Start of Block

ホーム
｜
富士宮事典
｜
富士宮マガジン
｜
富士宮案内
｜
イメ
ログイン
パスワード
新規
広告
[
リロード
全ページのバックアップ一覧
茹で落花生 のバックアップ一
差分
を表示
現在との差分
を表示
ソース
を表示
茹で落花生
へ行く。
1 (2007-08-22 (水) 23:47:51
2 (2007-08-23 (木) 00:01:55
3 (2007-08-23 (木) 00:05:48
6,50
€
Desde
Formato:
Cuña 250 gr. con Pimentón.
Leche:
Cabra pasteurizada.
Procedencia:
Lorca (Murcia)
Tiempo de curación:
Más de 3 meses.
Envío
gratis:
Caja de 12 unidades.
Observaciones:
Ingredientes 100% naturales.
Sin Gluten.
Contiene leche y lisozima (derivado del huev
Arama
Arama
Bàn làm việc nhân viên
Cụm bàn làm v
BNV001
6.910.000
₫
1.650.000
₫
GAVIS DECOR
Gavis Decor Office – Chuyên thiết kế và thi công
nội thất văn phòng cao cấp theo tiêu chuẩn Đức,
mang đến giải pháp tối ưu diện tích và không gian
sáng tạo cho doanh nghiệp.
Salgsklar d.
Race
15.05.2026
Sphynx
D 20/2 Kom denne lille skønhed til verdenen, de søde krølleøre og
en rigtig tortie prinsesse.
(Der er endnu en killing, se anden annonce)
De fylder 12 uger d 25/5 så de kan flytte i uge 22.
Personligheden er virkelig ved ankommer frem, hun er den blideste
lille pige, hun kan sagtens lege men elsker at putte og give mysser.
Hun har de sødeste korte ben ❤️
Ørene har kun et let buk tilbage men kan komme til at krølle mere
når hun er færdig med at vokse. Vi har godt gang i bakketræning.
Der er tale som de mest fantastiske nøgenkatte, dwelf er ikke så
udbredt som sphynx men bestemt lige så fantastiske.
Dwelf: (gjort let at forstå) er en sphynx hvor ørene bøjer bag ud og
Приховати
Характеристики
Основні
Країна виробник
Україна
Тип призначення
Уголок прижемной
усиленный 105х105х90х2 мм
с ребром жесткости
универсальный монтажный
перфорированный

End of Block

Output every line from the records, exactly as written.

ホーム
｜
富士宮事典
｜
富士宮マガジン
｜
富士宮案内
｜
イメ
ログイン
パスワード
新規
広告
[
リロード
全ページのバックアップ一覧
茹で落花生 のバックアップ一
差分
を表示
現在との差分
を表示
ソース
を表示
茹で落花生
へ行く。
1 (2007-08-22 (水) 23:47:51
2 (2007-08-23 (木) 00:01:55
3 (2007-08-23 (木) 00:05:48
6,50
€
Desde
Formato:
Cuña 250 gr. con Pimentón.
Leche:
Cabra pasteurizada.
Procedencia:
Lorca (Murcia)
Tiempo de curación:
Más de 3 meses.
Envío
gratis:
Caja de 12 unidades.
Observaciones:
Ingredientes 100% naturales.
Sin Gluten.
Contiene leche y lisozima (derivado del huev
Arama
Arama
Bàn làm việc nhân viên
Cụm bàn làm v
BNV001
6.910.000
₫
1.650.000
₫
GAVIS DECOR
Gavis Decor Office – Chuyên thiết kế và thi công
nội thất văn phòng cao cấp theo tiêu chuẩn Đức,
mang đến giải pháp tối ưu diện tích và không gian
sáng tạo cho doanh nghiệp.
Salgsklar d.
Race
15.05.2026
Sphynx
D 20/2 Kom denne lille skønhed til verdenen, de søde krølleøre og
en rigtig tortie prinsesse.
(Der er endnu en killing, se anden annonce)
De fylder 12 uger d 25/5 så de kan flytte i uge 22.
Personligheden er virkelig ved ankommer frem, hun er den blideste
lille pige, hun kan sagtens lege men elsker at putte og give mysser.
Hun har de sødeste korte ben ❤️
Ørene har kun et let buk tilbage men kan komme til at krølle mere
når hun er færdig med at vokse. Vi har godt gang i bakketræning.
Der er tale som de mest fantastiske nøgenkatte, dwelf er ikke så
udbredt som sphynx men bestemt lige så fantastiske.
Dwelf: (gjort let at forstå) er en sphynx hvor ørene bøjer bag ud og
Приховати
Характеристики
Основні
Країна виробник
Україна
Тип призначення
Уголок прижемной
усиленный 105х105х90х2 мм
с ребром жесткости
универсальный монтажный
перфорированный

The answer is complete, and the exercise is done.